As the number of COVID-19 cases in our country rise, supplies are dwindling.
Medical professionals facing a shortage of ventilators in some areas of the country are turning to alternate ventilation devices.
Corpus Christi-Nueces County Public Health District Clinical Director Dr. Kim Onufrak said the possibility of running out of ventilators is worrisome.
"It is a concern," she said. "It is a concern in New York right now. We hopefully will not get to that point, but we want to be prepared."
CPAP and BiPAP machines generally are used for people who suffer from sleep apnea, but could be used in the absence of conventional ventilators.
The FDA recently noted that in the absence of conventional ventilators, patients may be treated at home or in a health-care facility with non-invasive ventilators like CPAP or BiPAP.
But Onufrak says using these machines to treat COVID-19 patients is a last resort.
While ventilators are closed-circuit systems, CPAP and BiPAP devices are not.
"In the setting of coronavirus, BIPAP or CPAP are usually a last resort," Onufrak said. "You really don’t want to put them on BiPAP or CPAP because it aerosolizes the virus, so it increases the risk of exposure.”
That is why the devices would have to be converted.
“You would have to add a viral filter to it.

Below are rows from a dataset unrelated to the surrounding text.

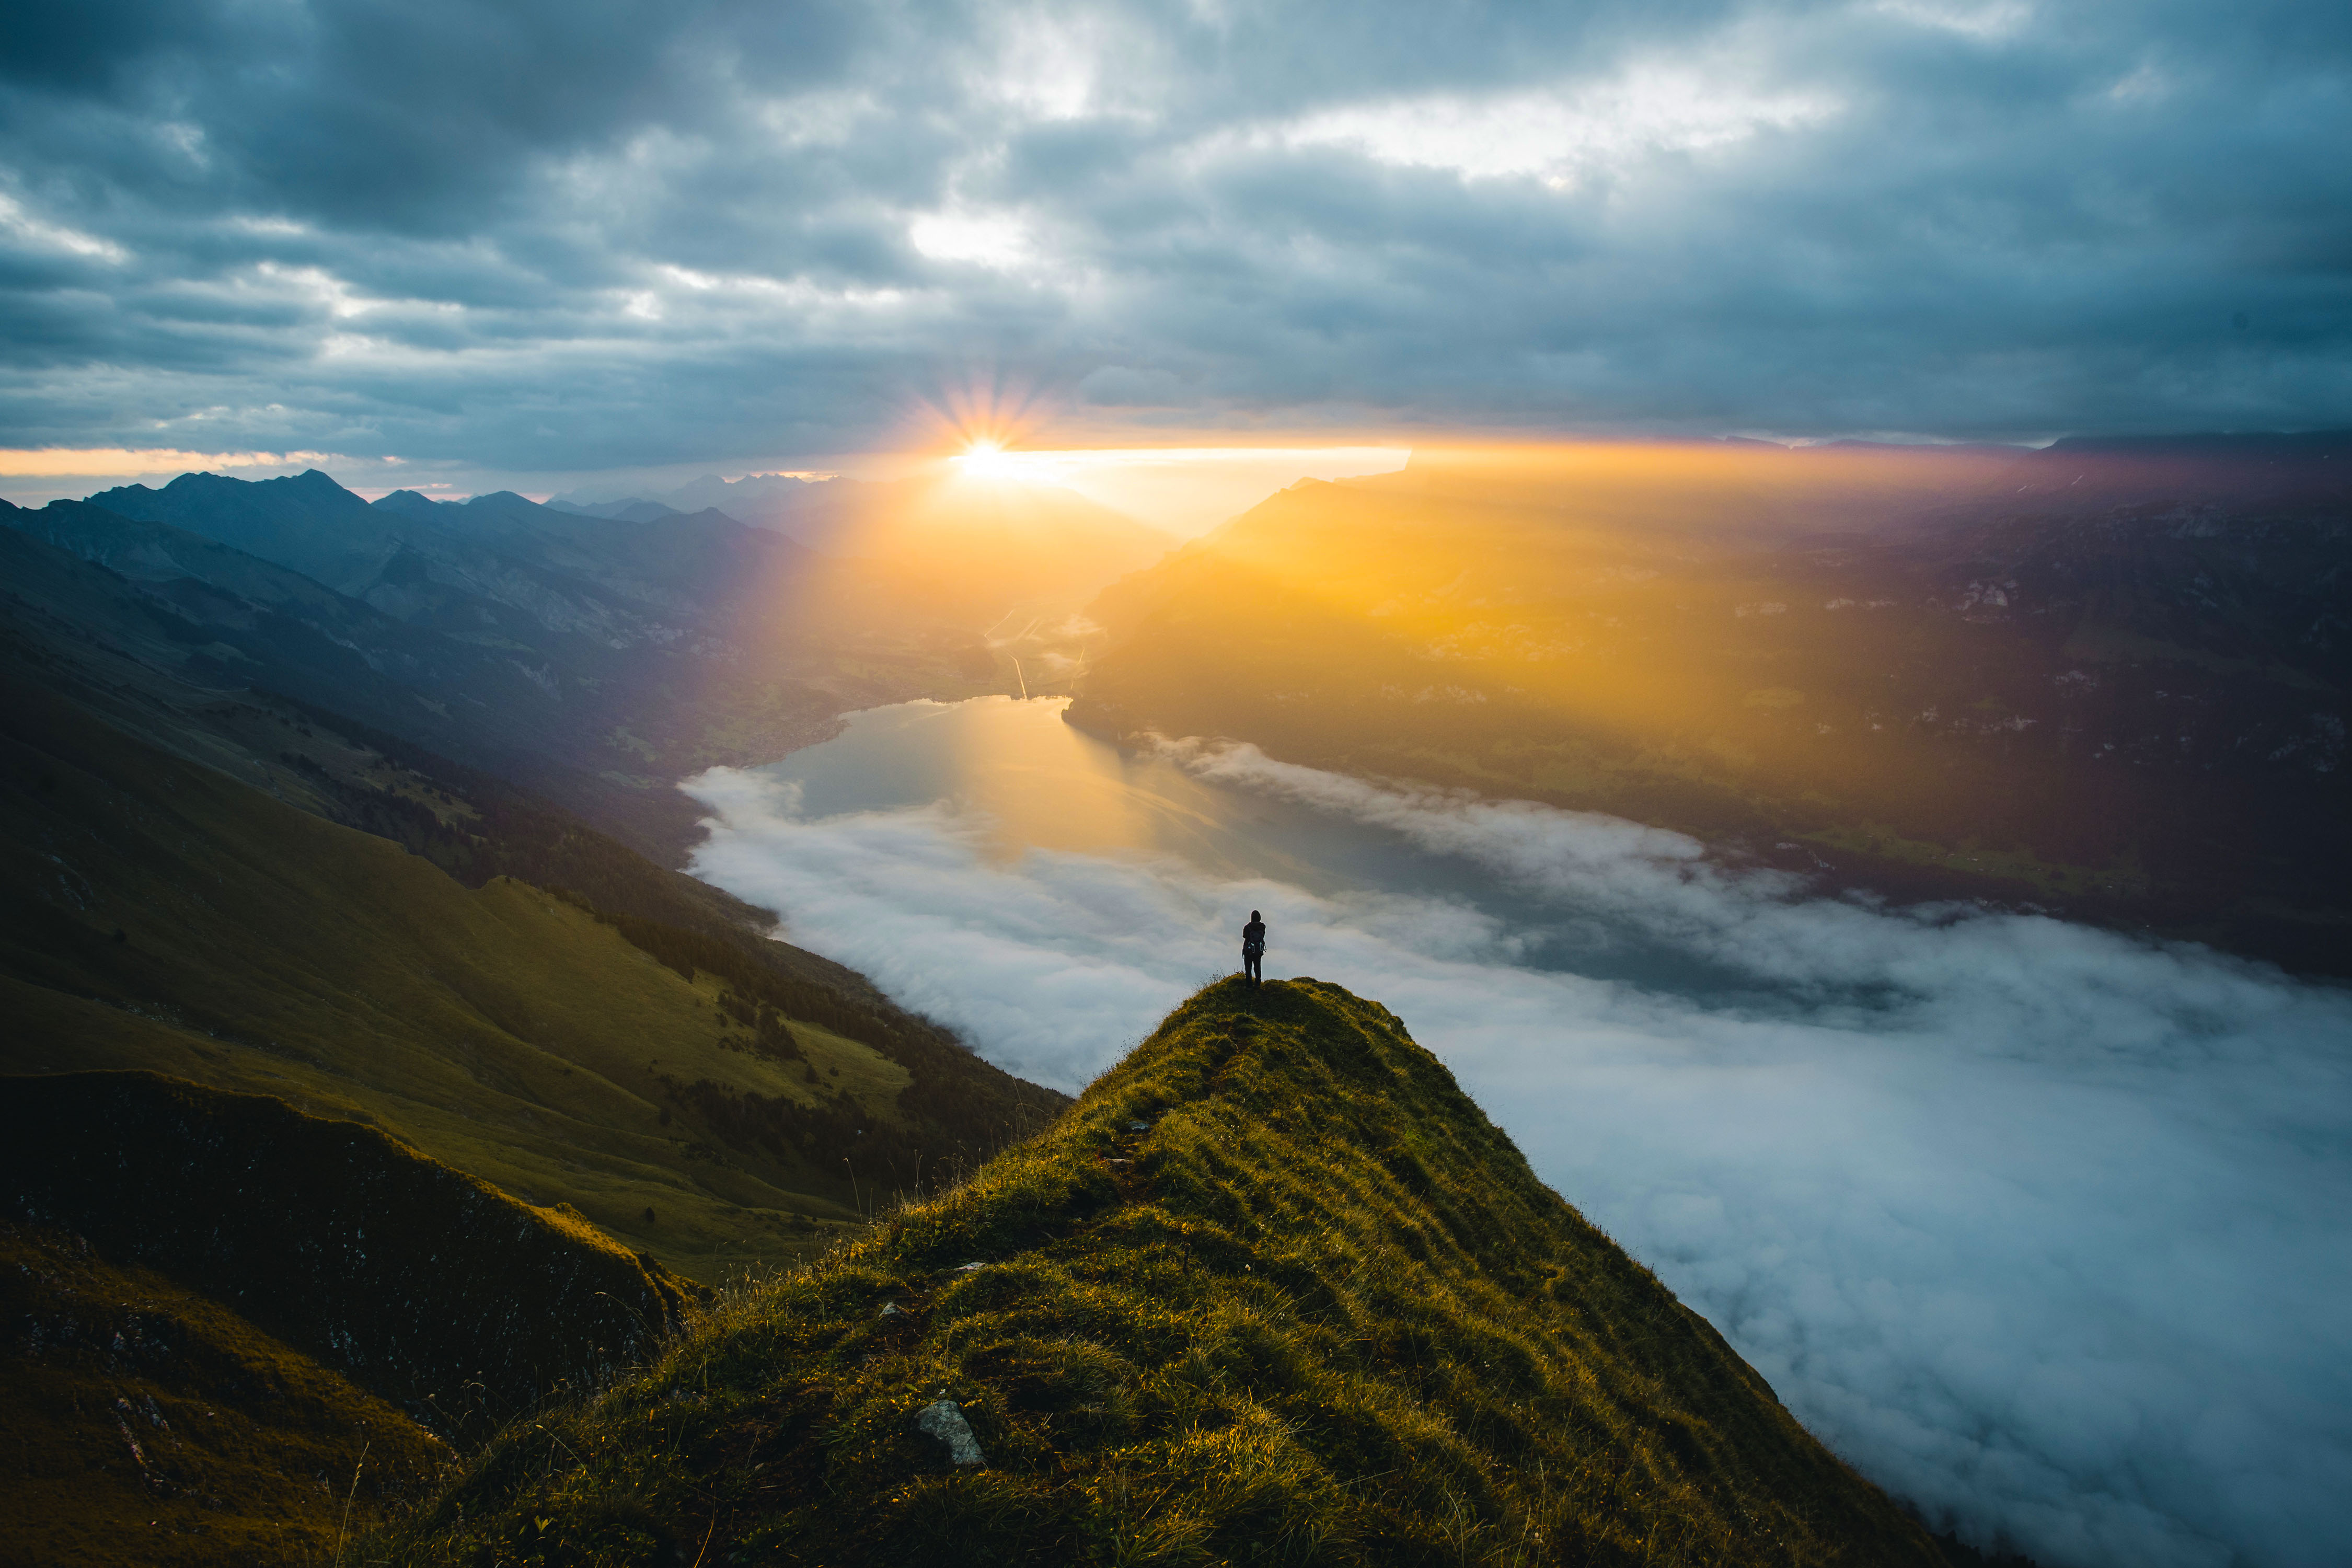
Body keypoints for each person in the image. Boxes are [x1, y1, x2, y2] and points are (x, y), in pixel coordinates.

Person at [1241, 909, 1266, 985]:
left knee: (1248, 968)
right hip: (1258, 950)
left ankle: (1249, 986)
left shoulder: (1247, 927)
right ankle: (1257, 984)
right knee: (1257, 967)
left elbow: (1244, 936)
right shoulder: (1262, 927)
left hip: (1248, 950)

You would have to add another mask to it," Onufrak said. "Create a closed circuit so that when they’re exhaling that virus isn’t exhaled into the air, it’s going into that closed circuit system.”

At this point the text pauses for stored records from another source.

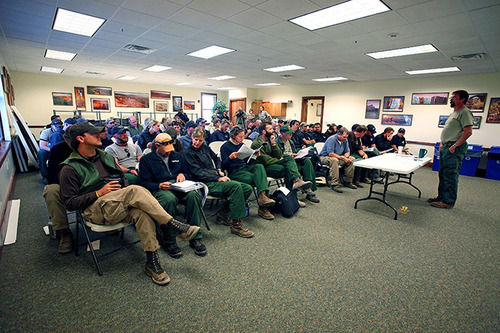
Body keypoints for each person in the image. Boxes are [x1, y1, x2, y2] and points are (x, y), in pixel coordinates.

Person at [59, 122, 200, 286]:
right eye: (93, 133)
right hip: (96, 209)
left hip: (118, 203)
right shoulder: (69, 168)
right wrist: (98, 193)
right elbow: (69, 203)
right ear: (80, 138)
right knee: (135, 189)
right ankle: (173, 224)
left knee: (142, 212)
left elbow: (122, 179)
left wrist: (122, 192)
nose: (100, 135)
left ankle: (152, 262)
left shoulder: (105, 156)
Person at [139, 133, 205, 257]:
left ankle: (195, 236)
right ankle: (169, 241)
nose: (169, 152)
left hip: (178, 186)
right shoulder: (146, 160)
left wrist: (183, 175)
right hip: (160, 187)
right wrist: (158, 186)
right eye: (166, 150)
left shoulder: (177, 156)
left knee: (193, 196)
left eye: (170, 149)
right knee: (169, 199)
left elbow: (187, 172)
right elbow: (144, 183)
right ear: (157, 146)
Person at [185, 127, 255, 238]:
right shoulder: (188, 152)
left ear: (204, 140)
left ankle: (223, 213)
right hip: (204, 183)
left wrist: (218, 170)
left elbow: (217, 159)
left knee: (247, 188)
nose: (197, 142)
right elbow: (197, 172)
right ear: (191, 137)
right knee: (236, 186)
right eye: (195, 139)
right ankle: (236, 225)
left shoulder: (205, 147)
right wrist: (217, 177)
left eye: (200, 140)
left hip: (215, 177)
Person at [428, 90, 473, 209]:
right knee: (443, 174)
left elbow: (468, 131)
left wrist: (455, 145)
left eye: (454, 97)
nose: (451, 99)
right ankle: (441, 197)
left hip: (454, 148)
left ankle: (448, 201)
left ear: (462, 99)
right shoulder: (454, 113)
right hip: (446, 146)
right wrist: (443, 142)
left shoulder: (464, 112)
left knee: (450, 175)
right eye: (451, 97)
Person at [220, 126, 276, 220]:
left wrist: (255, 156)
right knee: (259, 179)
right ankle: (263, 206)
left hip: (245, 168)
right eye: (240, 137)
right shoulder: (225, 147)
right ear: (233, 136)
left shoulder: (242, 145)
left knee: (259, 166)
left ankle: (262, 197)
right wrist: (230, 158)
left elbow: (248, 161)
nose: (243, 139)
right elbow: (223, 166)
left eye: (243, 136)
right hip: (235, 171)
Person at [251, 123, 312, 195]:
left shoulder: (270, 140)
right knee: (288, 169)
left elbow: (279, 155)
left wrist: (273, 144)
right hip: (265, 167)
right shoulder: (256, 143)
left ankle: (296, 183)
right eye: (270, 129)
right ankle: (293, 195)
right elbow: (265, 160)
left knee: (289, 160)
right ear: (264, 132)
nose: (273, 130)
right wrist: (279, 160)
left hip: (274, 163)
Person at [43, 135, 74, 254]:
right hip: (64, 184)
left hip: (86, 183)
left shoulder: (93, 149)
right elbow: (52, 176)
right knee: (51, 190)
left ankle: (102, 218)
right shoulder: (57, 149)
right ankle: (64, 231)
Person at [276, 125, 319, 203]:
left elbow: (293, 152)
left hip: (292, 160)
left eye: (291, 133)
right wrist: (288, 156)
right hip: (284, 162)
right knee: (289, 167)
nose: (291, 135)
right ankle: (294, 197)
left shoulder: (290, 141)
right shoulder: (277, 142)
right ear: (282, 133)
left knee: (307, 161)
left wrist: (296, 154)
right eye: (288, 133)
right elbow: (277, 156)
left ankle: (308, 188)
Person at [319, 127, 357, 193]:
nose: (345, 139)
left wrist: (346, 157)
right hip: (325, 157)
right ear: (339, 134)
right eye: (344, 137)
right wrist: (343, 158)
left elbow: (347, 151)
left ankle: (348, 181)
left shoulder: (344, 140)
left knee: (352, 159)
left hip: (338, 157)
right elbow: (331, 154)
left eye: (346, 137)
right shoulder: (332, 139)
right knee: (334, 160)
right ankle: (334, 184)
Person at [38, 118, 63, 183]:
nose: (58, 128)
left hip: (61, 150)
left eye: (60, 126)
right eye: (56, 126)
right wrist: (53, 150)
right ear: (52, 126)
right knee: (41, 153)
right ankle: (45, 175)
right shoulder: (46, 132)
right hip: (49, 150)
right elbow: (42, 146)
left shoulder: (63, 131)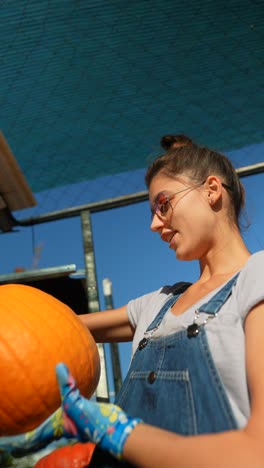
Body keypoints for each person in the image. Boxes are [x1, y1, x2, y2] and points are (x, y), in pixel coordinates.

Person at [1, 143, 264, 467]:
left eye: (163, 204)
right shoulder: (156, 305)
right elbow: (43, 326)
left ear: (211, 190)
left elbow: (257, 453)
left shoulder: (257, 277)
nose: (155, 224)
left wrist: (121, 433)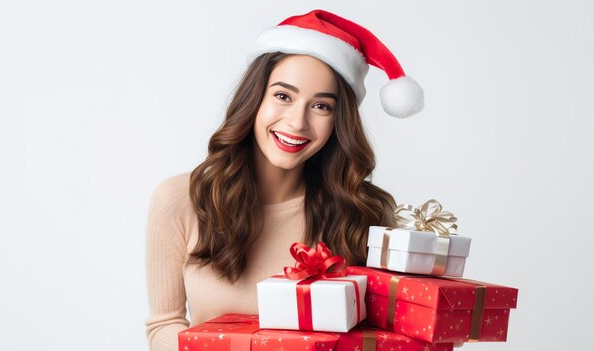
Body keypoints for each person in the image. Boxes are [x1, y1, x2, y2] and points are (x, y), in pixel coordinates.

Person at [145, 9, 424, 351]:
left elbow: (387, 335)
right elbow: (164, 326)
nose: (297, 122)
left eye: (321, 106)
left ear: (339, 120)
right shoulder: (181, 200)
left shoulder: (366, 211)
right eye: (283, 96)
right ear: (255, 98)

There would also have to be a sterilization procedure in place and the proper parts to convert the machines.
The health district said it contacted Del Mar College to take on the project of finding CPAP/BiPAP machines that are not being used and getting them reconditioned and cleaned up, just in case they are needed.
Del Mar said in a statement that it is "working with the County Health District on finalizing the details of a possible CPAP/BiPAP machine donation program."
But in the meantime, health experts said the best way to fight COVID-19 is to continue social distancing.
"To help see the curve go on the down trend so that we won’t have to use the CPAPS or the BiPAPS," Onufrak said. "That’s only in an emergency setting. We really don’t want to have to get to that point but we are going to be prepared."